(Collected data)
☆ ☆ ☆
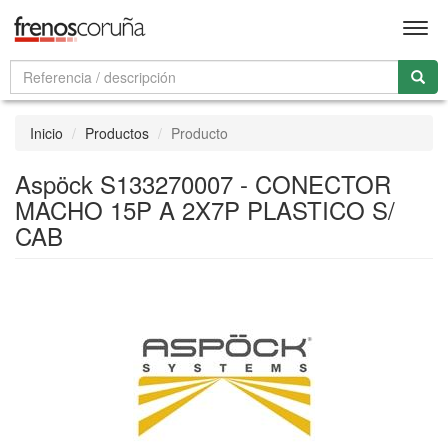
Men
Inicio
Productos
Producto
Aspöck S133270007 - CONECTOR
MACHO 15P A 2X7P PLASTICO S/
CAB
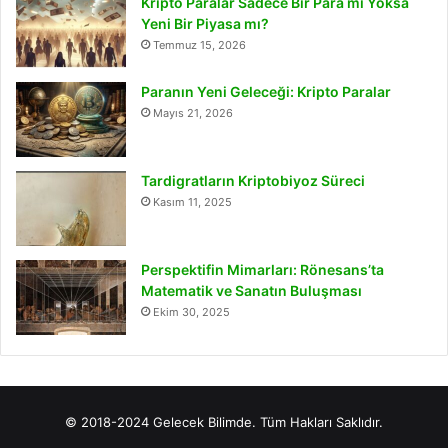
Kripto Paralar Sadece Bir Para mı Yoksa
Yeni Bir Piyasa mı?
Temmuz 15, 2026
Paranın Yeni Geleceği: Kripto Paralar
Mayıs 21, 2026
Tardigratların Kriptobiyoz Süreci
Kasım 11, 2025
Perspektifin Mimarları: Rönesans’ta
Matematik ve Sanatın Buluşması
Ekim 30, 2025
© 2018-2024 Gelecek Bilimde. Tüm Hakları Saklıdır.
☆ ☆ ☆
Problem details:
Repeat the data exactly. Pictures should not appear.

Exercise result:
Men
Inicio
Productos
Producto
Aspöck S133270007 - CONECTOR
MACHO 15P A 2X7P PLASTICO S/
CAB
Kripto Paralar Sadece Bir Para mı Yoksa
Yeni Bir Piyasa mı?
Temmuz 15, 2026
Paranın Yeni Geleceği: Kripto Paralar
Mayıs 21, 2026
Tardigratların Kriptobiyoz Süreci
Kasım 11, 2025
Perspektifin Mimarları: Rönesans’ta
Matematik ve Sanatın Buluşması
Ekim 30, 2025
© 2018-2024 Gelecek Bilimde. Tüm Hakları Saklıdır.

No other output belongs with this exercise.